14/11/2020
Aling Lucing Sisig started in the 1970s when Lucia Cunanan and her family put up a gariton (food cart) along the railroad crossing where Filipino workers and American servicemen in Clark used to flock for lunch.
Aling Lucing and daughter Zeny would go there to assemble foldable chairs and tables for their customers while maintaining their eatery in the palengki (wet market) in Angeles.
The locals called her Dang Lucing but many of the Clark employees were Tagalog speakers so she became popularly known as Aling Lucing.
One day, Aling Lucing accidentally burned a pig's head on the grill. Filipino culture considers it a sin to waste food so she chopped it up into small pieces and mixed it with calamansi and onions.
Aling Lucing tried her new dish and realized it was good. She said, “Magumpisa ngeni, ing awus ku keka, sisig!" "From now on, I will call you sisig!"

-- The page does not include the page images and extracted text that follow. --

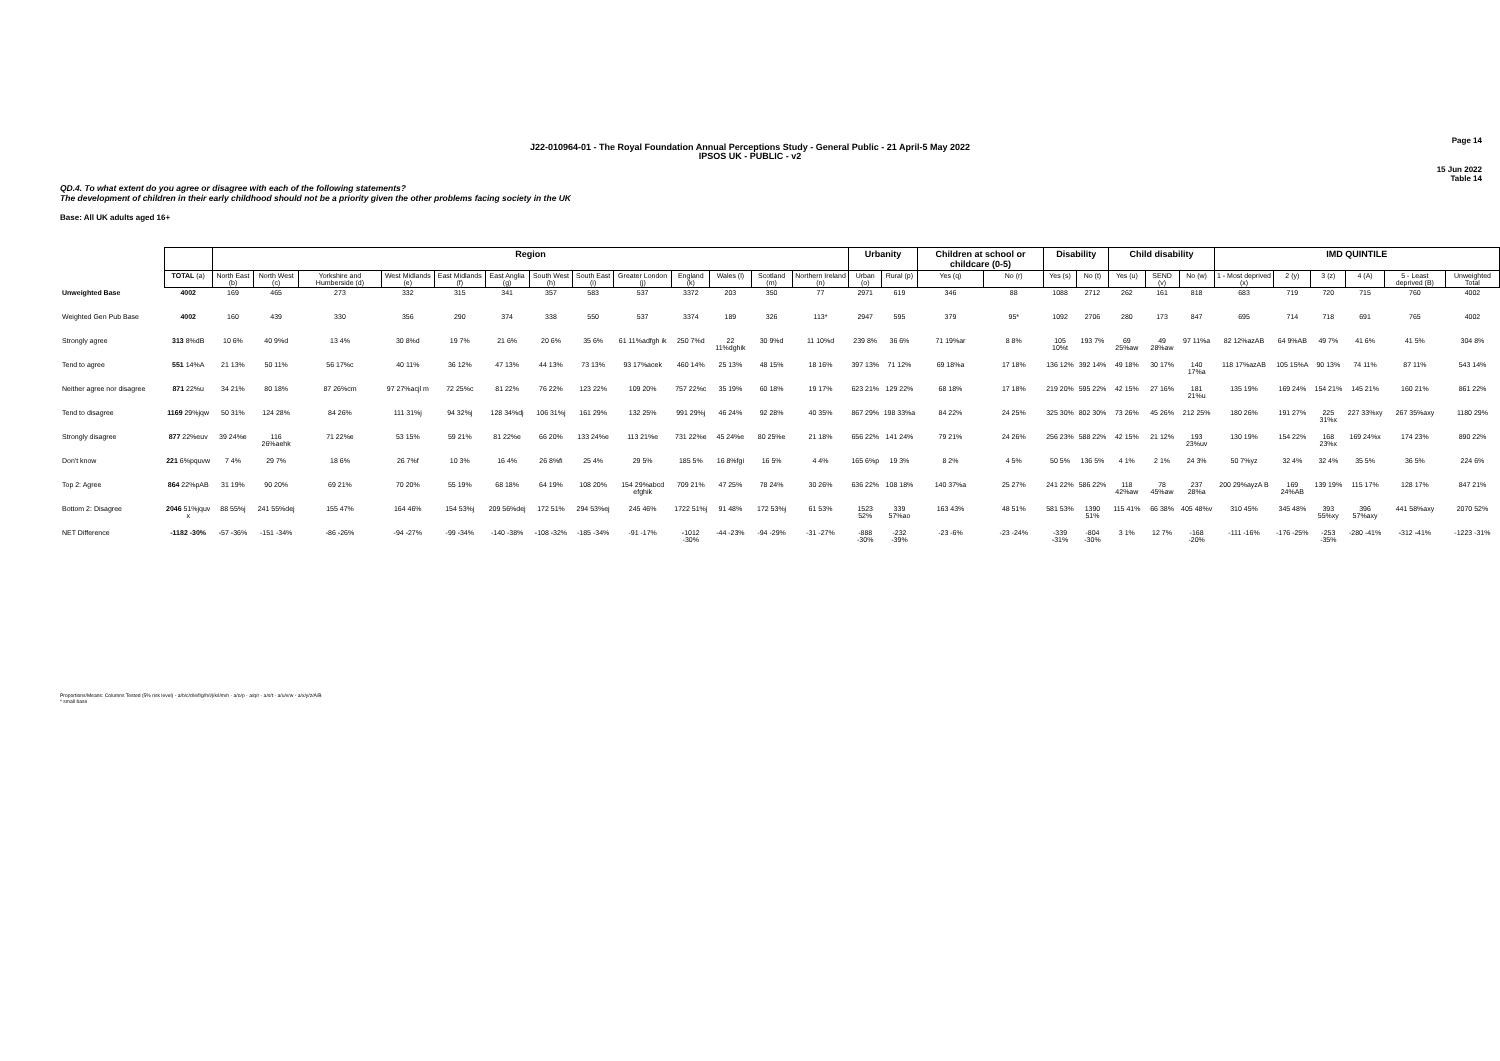J22-010964-01 - The Royal Foundation Annual Perceptions Study - General Public - 21 April-5 May 2022
IPSOS UK - PUBLIC - v2
Page 14
15 Jun 2022
Table 14
QD.4. To what extent do you agree or disagree with each of the following statements?
The development of children in their early childhood should not be a priority given the other problems facing society in the UK
Base: All UK adults aged 16+
| | | Region | | | | | | | | | | | | | Urbanity | | Children at school or childcare (0-5) | | Disability | | Child disability | | | IMD QUINTILE | | | | | |
| --- | --- | --- | --- | --- | --- | --- | --- | --- | --- | --- | --- | --- | --- | --- | --- | --- | --- | --- | --- | --- | --- | --- | --- | --- | --- | --- | --- | --- | --- |
| | TOTAL (a) | North East (b) | North West (c) | Yorkshire and Humberside (d) | West Midlands (e) | East Midlands (f) | East Anglia (g) | South West (h) | South East (i) | Greater London (j) | England (k) | Wales (l) | Scotland (m) | Northern Ireland (n) | Urban (o) | Rural (p) | Yes (q) | No (r) | Yes (s) | No (t) | Yes (u) | SEND (v) | No (w) | 1 - Most deprived (x) | 2 (y) | 3 (z) | 4 (A) | 5 - Least deprived (B) | Unweighted Total |
| Unweighted Base | 4002 | 169 | 465 | 273 | 332 | 315 | 341 | 357 | 583 | 537 | 3372 | 203 | 350 | 77 | 2971 | 619 | 346 | 88 | 1088 | 2712 | 262 | 161 | 818 | 683 | 719 | 720 | 715 | 760 | 4002 |
| Weighted Gen Pub Base | 4002 | 160 | 439 | 330 | 356 | 290 | 374 | 338 | 550 | 537 | 3374 | 189 | 326 | 113* | 2947 | 595 | 379 | 95* | 1092 | 2706 | 280 | 173 | 847 | 695 | 714 | 718 | 691 | 765 | 4002 |
| Strongly agree | 313 8%dB | 10 6% | 40 9%d | 13 4% | 30 8%d | 19 7% | 21 6% | 20 6% | 35 6% | 61 11%adfgh ik | 250 7%d | 22 11%dghik | 30 9%d | 11 10%d | 239 8% | 36 6% | 71 19%ar | 8 8% | 105 10%t | 193 7% | 69 25%aw | 49 28%aw | 97 11%a | 82 12%azAB | 64 9%AB | 49 7% | 41 6% | 41 5% | 304 8% |
| Tend to agree | 551 14%A | 21 13% | 50 11% | 56 17%c | 40 11% | 36 12% | 47 13% | 44 13% | 73 13% | 93 17%acek | 460 14% | 25 13% | 48 15% | 18 16% | 397 13% | 71 12% | 69 18%a | 17 18% | 136 12% | 392 14% | 49 18% | 30 17% | 140 17%a | 118 17%azAB | 105 15%A | 90 13% | 74 11% | 87 11% | 543 14% |
| Neither agree nor disagree | 871 22%u | 34 21% | 80 18% | 87 26%cm | 97 27%acjl m | 72 25%c | 81 22% | 76 22% | 123 22% | 109 20% | 757 22%c | 35 19% | 60 18% | 19 17% | 623 21% | 129 22% | 68 18% | 17 18% | 219 20% | 595 22% | 42 15% | 27 16% | 181 21%u | 135 19% | 169 24% | 154 21% | 145 21% | 160 21% | 861 22% |
| Tend to disagree | 1169 29%jqw | 50 31% | 124 28% | 84 26% | 111 31%j | 94 32%j | 128 34%dj | 106 31%j | 161 29% | 132 25% | 991 29%j | 46 24% | 92 28% | 40 35% | 867 29% | 198 33%a | 84 22% | 24 25% | 325 30% | 802 30% | 73 26% | 45 26% | 212 25% | 180 26% | 191 27% | 225 31%x | 227 33%xy | 267 35%axy | 1180 29% |
| Strongly disagree | 877 22%euv | 39 24%e | 116 26%aehk | 71 22%e | 53 15% | 59 21% | 81 22%e | 66 20% | 133 24%e | 113 21%e | 731 22%e | 45 24%e | 80 25%e | 21 18% | 656 22% | 141 24% | 79 21% | 24 26% | 256 23% | 588 22% | 42 15% | 21 12% | 193 23%uv | 130 19% | 154 22% | 168 23%x | 169 24%x | 174 23% | 890 22% |
| Don't know | 221 6%pquvw | 7 4% | 29 7% | 18 6% | 26 7%f | 10 3% | 16 4% | 26 8%fi | 25 4% | 29 5% | 185 5% | 16 8%fgi | 16 5% | 4 4% | 165 6%p | 19 3% | 8 2% | 4 5% | 50 5% | 136 5% | 4 1% | 2 1% | 24 3% | 50 7%yz | 32 4% | 32 4% | 35 5% | 36 5% | 224 6% |
| Top 2: Agree | 864 22%pAB | 31 19% | 90 20% | 69 21% | 70 20% | 55 19% | 68 18% | 64 19% | 108 20% | 154 29%abcd efghik | 709 21% | 47 25% | 78 24% | 30 26% | 636 22% | 108 18% | 140 37%a | 25 27% | 241 22% | 586 22% | 118 42%aw | 78 45%aw | 237 28%a | 200 29%ayzA B | 169 24%AB | 139 19% | 115 17% | 128 17% | 847 21% |
| Bottom 2: Disagree | 2046 51%jquv x | 88 55%j | 241 55%dej | 155 47% | 164 46% | 154 53%j | 209 56%dej | 172 51% | 294 53%ej | 245 46% | 1722 51%j | 91 48% | 172 53%j | 61 53% | 1523 52% | 339 57%ao | 163 43% | 48 51% | 581 53% | 1390 51% | 115 41% | 66 38% | 405 48%v | 310 45% | 345 48% | 393 55%xy | 396 57%axy | 441 58%axy | 2070 52% |
| NET Difference | -1182 -30% | -57 -36% | -151 -34% | -86 -26% | -94 -27% | -99 -34% | -140 -38% | -108 -32% | -185 -34% | -91 -17% | -1012 -30% | -44 -23% | -94 -29% | -31 -27% | -888 -30% | -232 -39% | -23 -6% | -23 -24% | -339 -31% | -804 -30% | 3 1% | 12 7% | -168 -20% | -111 -16% | -176 -25% | -253 -35% | -280 -41% | -312 -41% | -1223 -31% |
Proportions/Means: Columns Tested (5% risk level) - a/b/c/d/e/f/g/h/i/j/k/l/m/n - a/o/p - a/q/r - a/s/t - a/u/v/w - a/x/y/z/A/B
* small base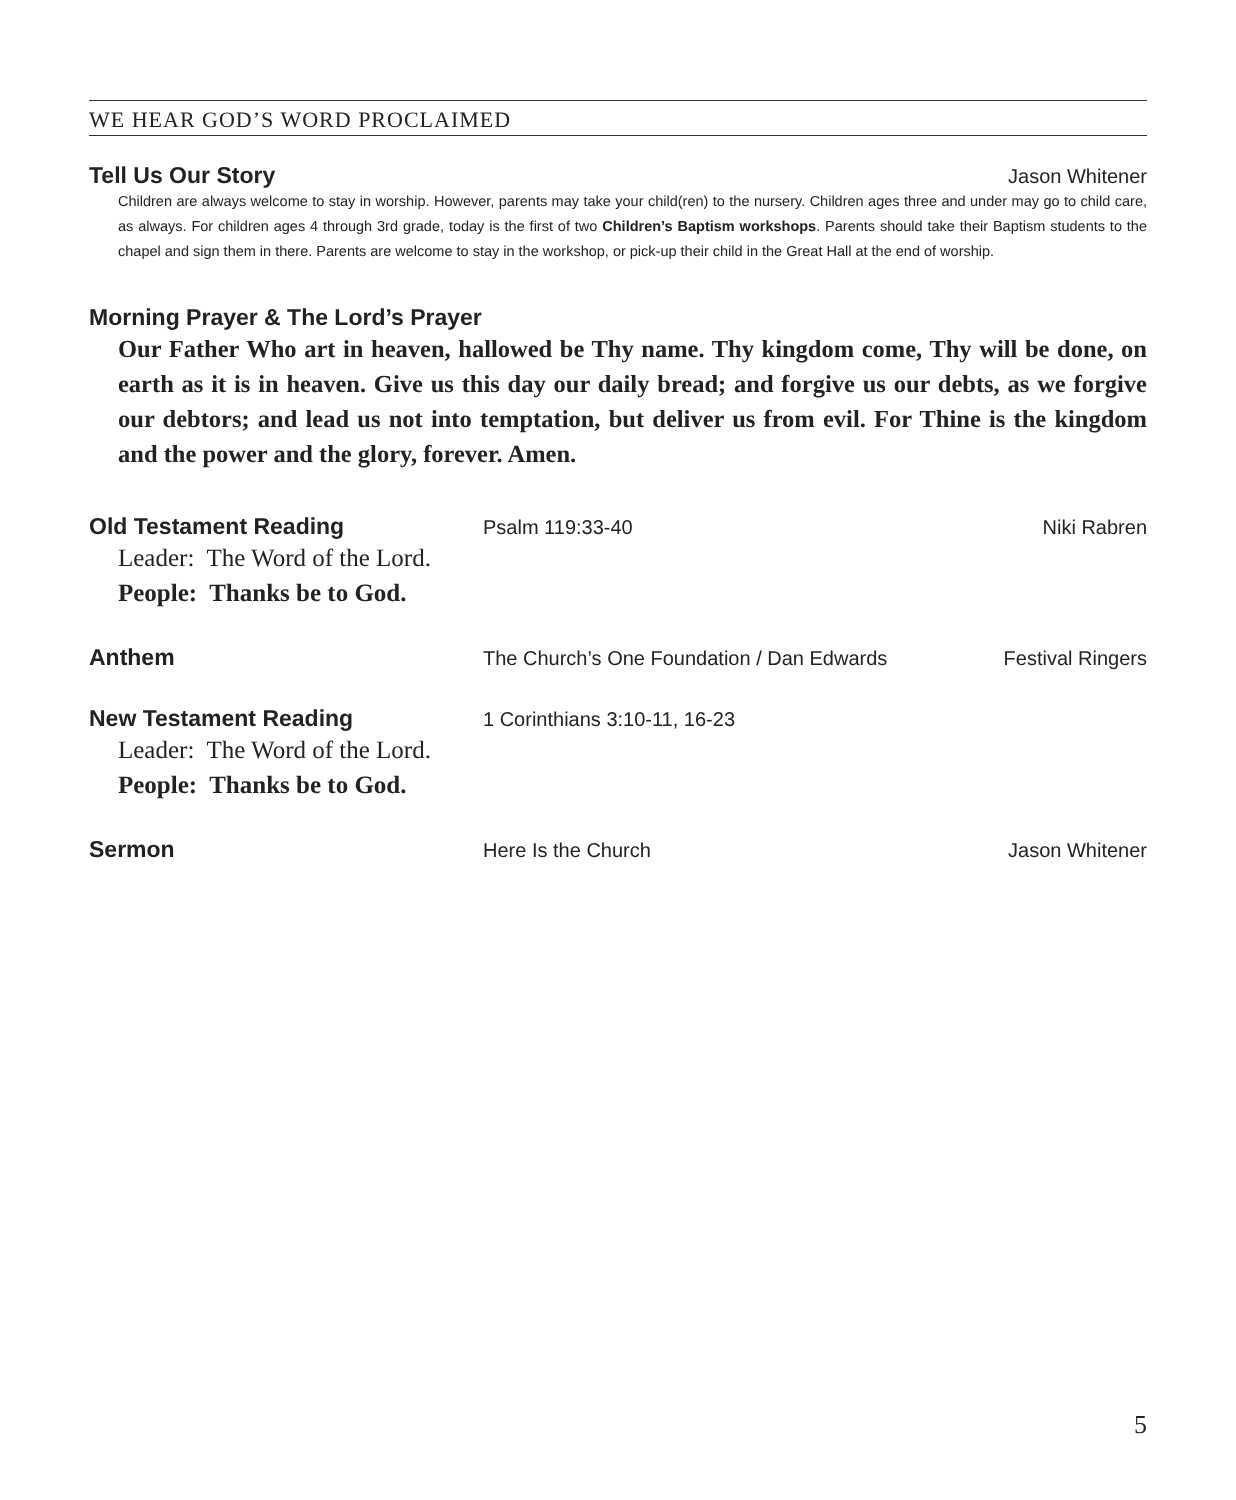WE HEAR GOD’S WORD PROCLAIMED
Tell Us Our Story Jason Whitener
Children are always welcome to stay in worship. However, parents may take your child(ren) to the nursery. Children ages three and under may go to child care, as always. For children ages 4 through 3rd grade, today is the first of two Children’s Baptism workshops. Parents should take their Baptism students to the chapel and sign them in there. Parents are welcome to stay in the workshop, or pick-up their child in the Great Hall at the end of worship.
Morning Prayer & The Lord’s Prayer
Our Father Who art in heaven, hallowed be Thy name. Thy kingdom come, Thy will be done, on earth as it is in heaven. Give us this day our daily bread; and forgive us our debts, as we forgive our debtors; and lead us not into temptation, but deliver us from evil. For Thine is the kingdom and the power and the glory, forever. Amen.
Old Testament Reading Psalm 119:33-40 Niki Rabren
Leader: The Word of the Lord.
People: Thanks be to God.
Anthem The Church’s One Foundation / Dan Edwards Festival Ringers
New Testament Reading 1 Corinthians 3:10-11, 16-23
Leader: The Word of the Lord.
People: Thanks be to God.
Sermon Here Is the Church Jason Whitener
5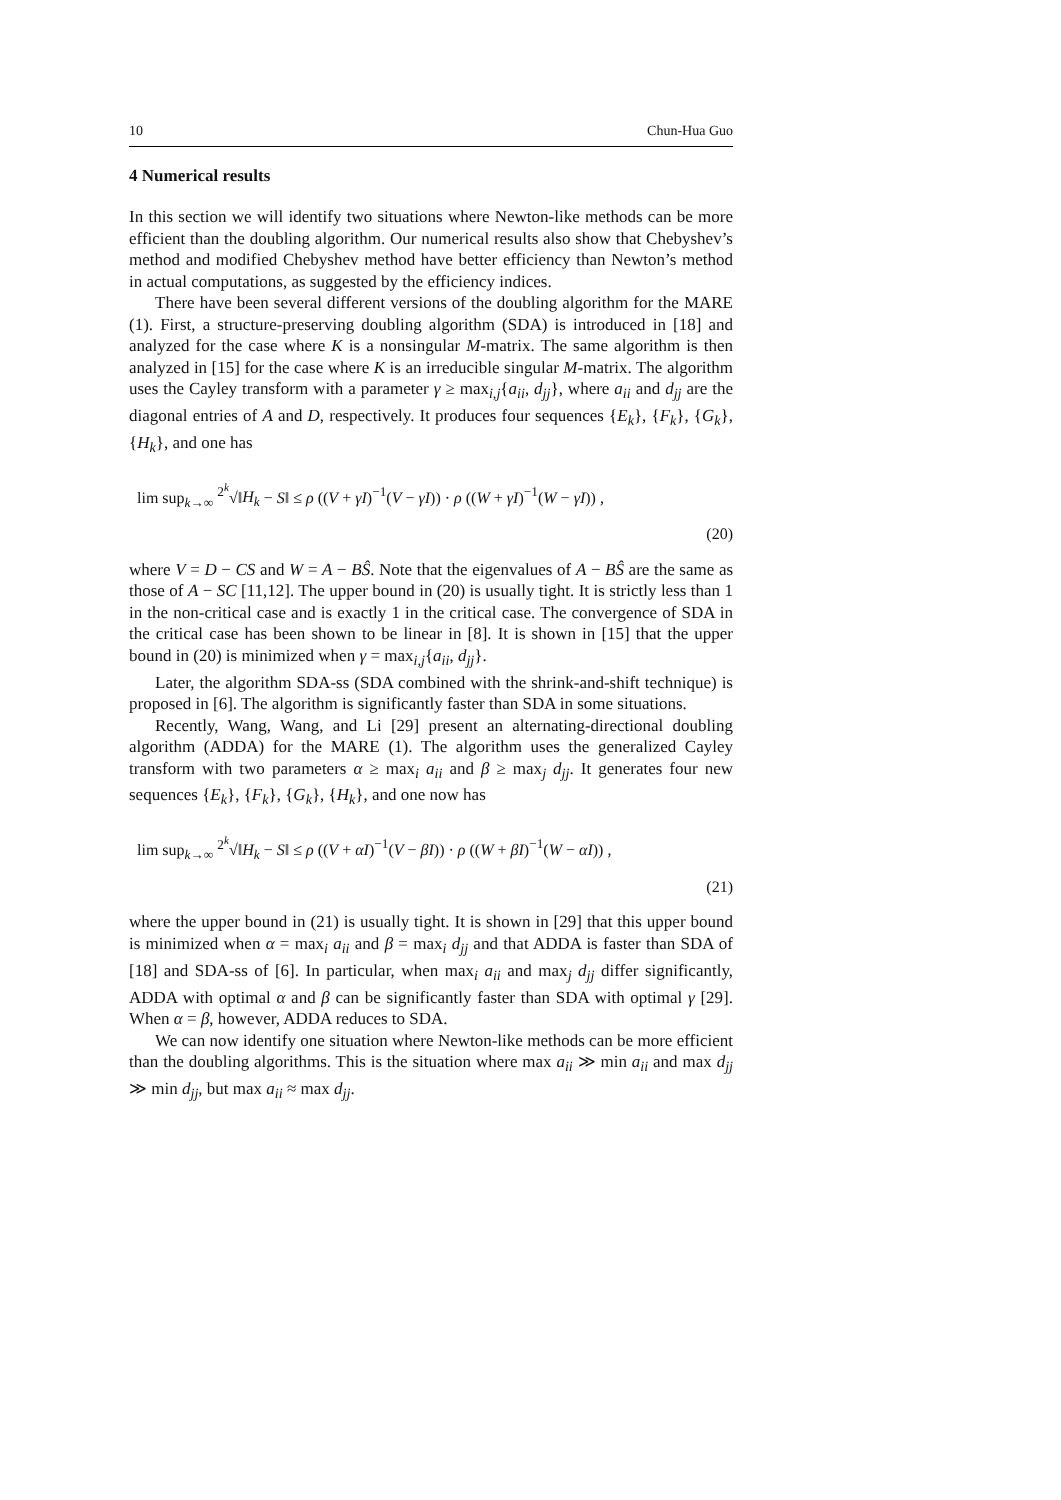10 Chun-Hua Guo
4 Numerical results
In this section we will identify two situations where Newton-like methods can be more efficient than the doubling algorithm. Our numerical results also show that Chebyshev’s method and modified Chebyshev method have better efficiency than Newton’s method in actual computations, as suggested by the efficiency indices.
There have been several different versions of the doubling algorithm for the MARE (1). First, a structure-preserving doubling algorithm (SDA) is introduced in [18] and analyzed for the case where K is a nonsingular M-matrix. The same algorithm is then analyzed in [15] for the case where K is an irreducible singular M-matrix. The algorithm uses the Cayley transform with a parameter γ ≥ max<sub>i,j</sub>{a<sub>ii</sub>, d<sub>jj</sub>}, where a<sub>ii</sub> and d<sub>jj</sub> are the diagonal entries of A and D, respectively. It produces four sequences {E<sub>k</sub>}, {F<sub>k</sub>}, {G<sub>k</sub>}, {H<sub>k</sub>}, and one has
lim sup<sub>k→∞</sub> <sup>2<sup>k</sup></sup>√‖H<sub>k</sub> − S‖ ≤ ρ ((V + γI)<sup>−1</sup>(V − γI)) · ρ ((W + γI)<sup>−1</sup>(W − γI)) ,
(20)
where V = D − CS and W = A − BŜ. Note that the eigenvalues of A − BŜ are the same as those of A − SC [11,12]. The upper bound in (20) is usually tight. It is strictly less than 1 in the non-critical case and is exactly 1 in the critical case. The convergence of SDA in the critical case has been shown to be linear in [8]. It is shown in [15] that the upper bound in (20) is minimized when γ = max<sub>i,j</sub>{a<sub>ii</sub>, d<sub>jj</sub>}.
Later, the algorithm SDA-ss (SDA combined with the shrink-and-shift technique) is proposed in [6]. The algorithm is significantly faster than SDA in some situations.
Recently, Wang, Wang, and Li [29] present an alternating-directional doubling algorithm (ADDA) for the MARE (1). The algorithm uses the generalized Cayley transform with two parameters α ≥ max<sub>i</sub> a<sub>ii</sub> and β ≥ max<sub>j</sub> d<sub>jj</sub>. It generates four new sequences {E<sub>k</sub>}, {F<sub>k</sub>}, {G<sub>k</sub>}, {H<sub>k</sub>}, and one now has
lim sup<sub>k→∞</sub> <sup>2<sup>k</sup></sup>√‖H<sub>k</sub> − S‖ ≤ ρ ((V + αI)<sup>−1</sup>(V − βI)) · ρ ((W + βI)<sup>−1</sup>(W − αI)) ,
(21)
where the upper bound in (21) is usually tight. It is shown in [29] that this upper bound is minimized when α = max<sub>i</sub> a<sub>ii</sub> and β = max<sub>i</sub> d<sub>jj</sub> and that ADDA is faster than SDA of [18] and SDA-ss of [6]. In particular, when max<sub>i</sub> a<sub>ii</sub> and max<sub>j</sub> d<sub>jj</sub> differ significantly, ADDA with optimal α and β can be significantly faster than SDA with optimal γ [29]. When α = β, however, ADDA reduces to SDA.
We can now identify one situation where Newton-like methods can be more efficient than the doubling algorithms. This is the situation where max a<sub>ii</sub> ≫ min a<sub>ii</sub> and max d<sub>jj</sub> ≫ min d<sub>jj</sub>, but max a<sub>ii</sub> ≈ max d<sub>jj</sub>.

She started serving it to customers, not expecting that they would love it; with no idea that she has just made a culinary revolution and later on would become the Sisig Queen.
Aling Lucing Sisig has since then been featured in countless local newspapers, magazines, and TV shows making it more popular across the nation.
The sisig dish was also introduced to other countries courtesy of Filipino diaspora around the world. It is often championed abroad by local and foreign chefs alike, bringing Filipino cuisine to the forefront of the global dining scene. Celebrity chef Anthony Bourdain described it as a “sweet symphony of pig parts" in his TV show Parts Unknown.